▸ PROBLEM DETAILS
Hunt through the lines below for the string "ChangeColor" and copy each one that has it.
(DATA TO USE)
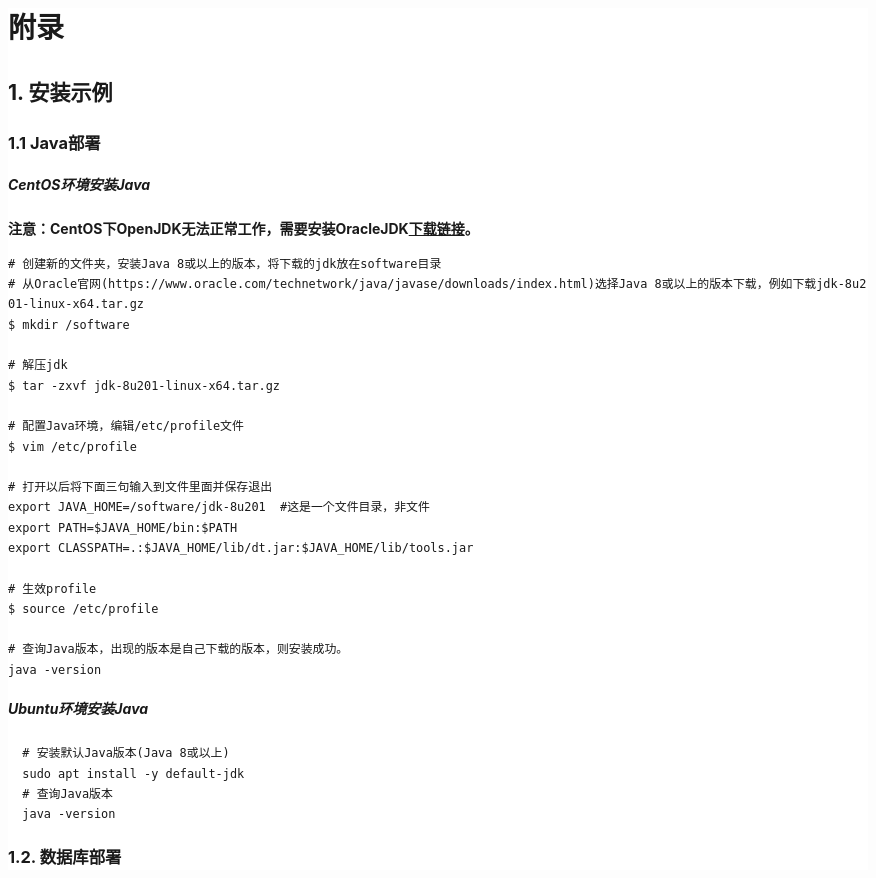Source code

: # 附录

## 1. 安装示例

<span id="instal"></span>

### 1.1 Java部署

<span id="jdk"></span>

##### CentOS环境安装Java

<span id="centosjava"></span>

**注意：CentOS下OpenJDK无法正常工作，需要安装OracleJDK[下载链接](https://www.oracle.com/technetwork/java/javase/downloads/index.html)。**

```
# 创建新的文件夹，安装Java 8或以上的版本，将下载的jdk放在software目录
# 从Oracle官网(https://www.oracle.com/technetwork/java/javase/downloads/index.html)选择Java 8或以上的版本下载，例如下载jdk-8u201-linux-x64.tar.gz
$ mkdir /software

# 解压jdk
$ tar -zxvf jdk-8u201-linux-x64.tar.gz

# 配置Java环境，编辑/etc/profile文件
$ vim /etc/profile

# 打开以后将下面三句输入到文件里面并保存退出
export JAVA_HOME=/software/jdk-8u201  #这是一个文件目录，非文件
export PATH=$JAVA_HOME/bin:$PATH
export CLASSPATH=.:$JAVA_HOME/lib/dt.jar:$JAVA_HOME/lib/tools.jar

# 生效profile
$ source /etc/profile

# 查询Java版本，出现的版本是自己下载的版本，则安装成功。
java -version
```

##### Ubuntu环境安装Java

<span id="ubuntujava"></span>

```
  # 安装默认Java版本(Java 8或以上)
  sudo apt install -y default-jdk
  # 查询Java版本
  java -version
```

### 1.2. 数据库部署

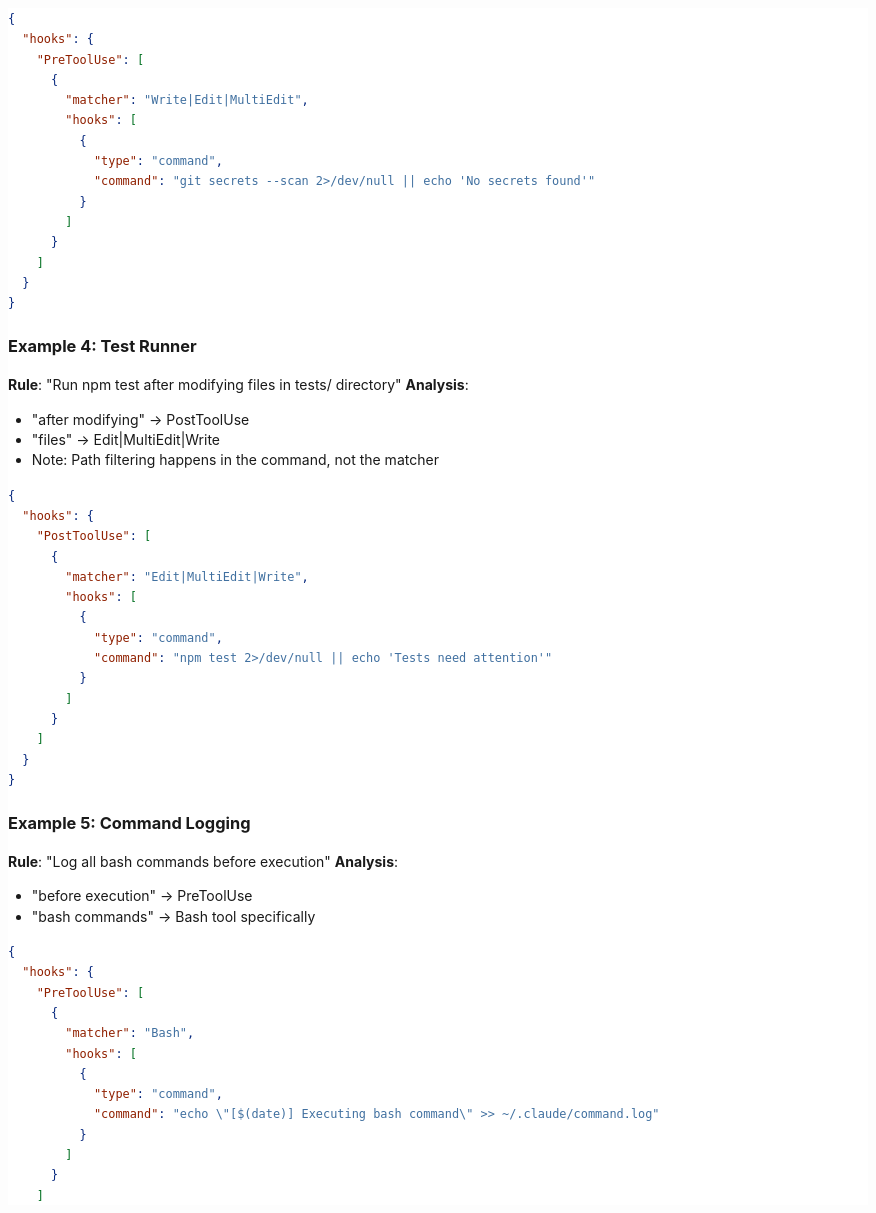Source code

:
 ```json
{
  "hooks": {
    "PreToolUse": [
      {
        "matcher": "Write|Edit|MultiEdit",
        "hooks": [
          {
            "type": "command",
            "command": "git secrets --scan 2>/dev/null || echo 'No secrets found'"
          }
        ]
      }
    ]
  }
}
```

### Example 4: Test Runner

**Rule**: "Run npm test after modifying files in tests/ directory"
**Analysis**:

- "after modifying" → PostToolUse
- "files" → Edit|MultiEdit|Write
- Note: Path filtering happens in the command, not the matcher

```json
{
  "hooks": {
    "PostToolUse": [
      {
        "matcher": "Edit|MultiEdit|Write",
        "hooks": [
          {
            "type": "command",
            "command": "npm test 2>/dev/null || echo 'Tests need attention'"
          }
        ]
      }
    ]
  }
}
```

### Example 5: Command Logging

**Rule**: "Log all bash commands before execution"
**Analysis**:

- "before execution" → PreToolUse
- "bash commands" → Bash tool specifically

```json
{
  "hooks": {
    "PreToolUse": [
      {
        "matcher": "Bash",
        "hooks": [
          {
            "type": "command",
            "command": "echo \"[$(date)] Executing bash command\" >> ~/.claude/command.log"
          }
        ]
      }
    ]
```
(End DATA TO USE)
(DATA TO USE)
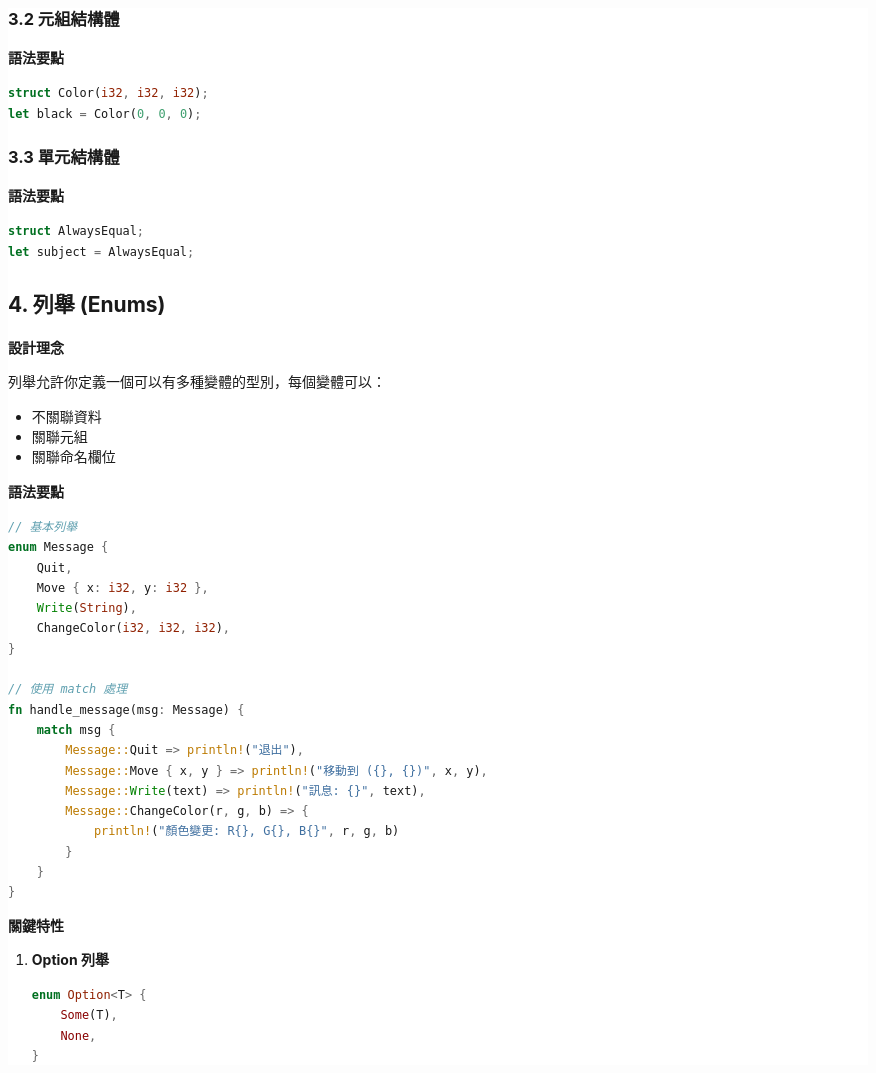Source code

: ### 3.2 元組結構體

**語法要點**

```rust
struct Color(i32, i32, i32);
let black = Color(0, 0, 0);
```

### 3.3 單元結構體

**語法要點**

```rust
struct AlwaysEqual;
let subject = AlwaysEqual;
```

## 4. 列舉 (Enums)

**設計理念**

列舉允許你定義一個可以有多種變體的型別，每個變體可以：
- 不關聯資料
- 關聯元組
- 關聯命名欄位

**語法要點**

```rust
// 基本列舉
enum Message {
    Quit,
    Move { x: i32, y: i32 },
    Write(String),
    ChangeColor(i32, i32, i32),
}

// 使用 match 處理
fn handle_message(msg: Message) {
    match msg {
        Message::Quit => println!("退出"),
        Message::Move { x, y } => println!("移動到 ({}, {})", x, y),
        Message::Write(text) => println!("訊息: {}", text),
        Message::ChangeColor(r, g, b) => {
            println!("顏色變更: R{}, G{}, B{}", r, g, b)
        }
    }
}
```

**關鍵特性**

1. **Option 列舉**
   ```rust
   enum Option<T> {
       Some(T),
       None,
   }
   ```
(End DATA TO USE)
(DATA TO USE)
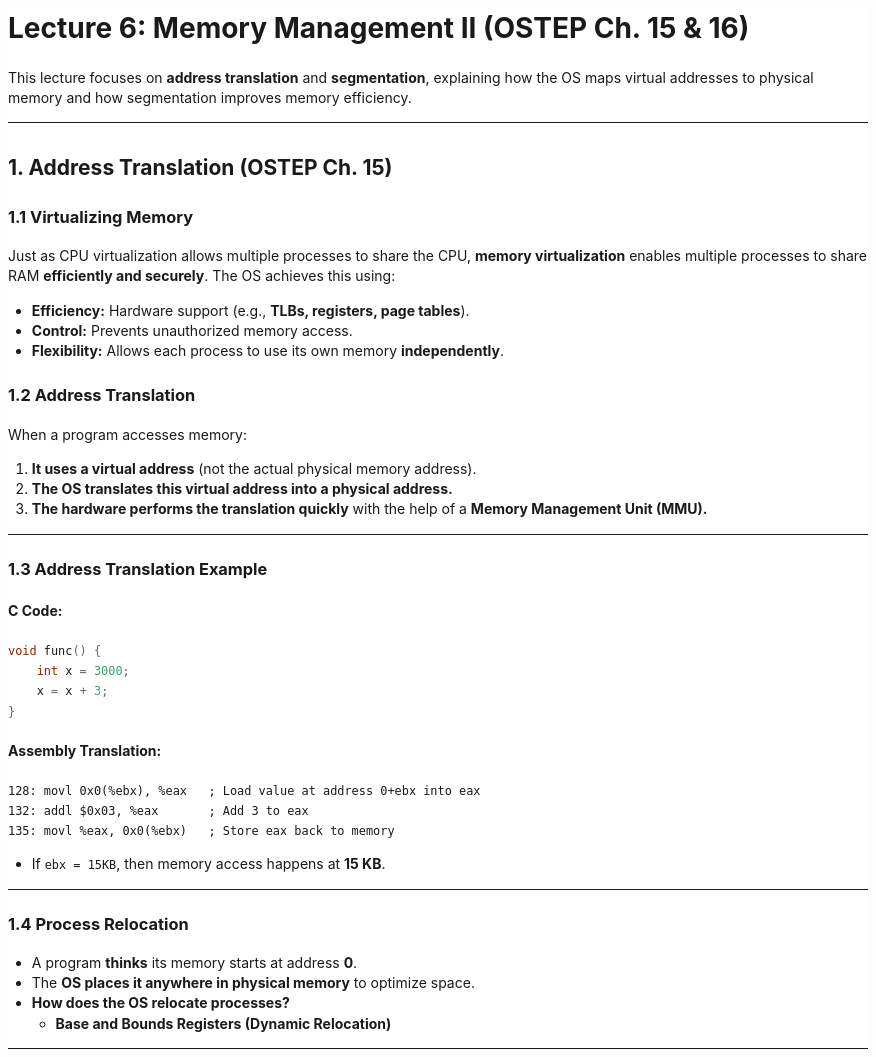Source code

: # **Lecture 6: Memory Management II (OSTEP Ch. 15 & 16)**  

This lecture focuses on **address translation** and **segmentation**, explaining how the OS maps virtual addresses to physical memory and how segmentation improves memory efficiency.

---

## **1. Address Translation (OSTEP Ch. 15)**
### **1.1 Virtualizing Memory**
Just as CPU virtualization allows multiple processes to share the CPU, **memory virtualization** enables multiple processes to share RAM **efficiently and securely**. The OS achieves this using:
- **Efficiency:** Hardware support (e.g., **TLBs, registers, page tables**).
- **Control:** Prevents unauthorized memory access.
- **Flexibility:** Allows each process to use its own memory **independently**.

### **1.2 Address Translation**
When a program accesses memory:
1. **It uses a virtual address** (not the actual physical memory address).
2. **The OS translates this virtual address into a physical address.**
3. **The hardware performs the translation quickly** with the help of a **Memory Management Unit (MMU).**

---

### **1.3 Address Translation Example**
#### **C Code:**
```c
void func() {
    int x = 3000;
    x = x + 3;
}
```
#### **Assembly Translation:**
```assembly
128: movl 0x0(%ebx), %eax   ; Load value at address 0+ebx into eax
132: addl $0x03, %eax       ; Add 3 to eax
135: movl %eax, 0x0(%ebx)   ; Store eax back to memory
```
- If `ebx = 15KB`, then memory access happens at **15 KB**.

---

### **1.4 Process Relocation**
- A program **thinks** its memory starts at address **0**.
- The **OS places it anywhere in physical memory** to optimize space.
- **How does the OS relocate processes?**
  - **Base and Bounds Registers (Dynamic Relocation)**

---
(End DATA TO USE)
▸ YOUR RESPONSE
    ChangeColor(i32, i32, i32),
        Message::ChangeColor(r, g, b) => {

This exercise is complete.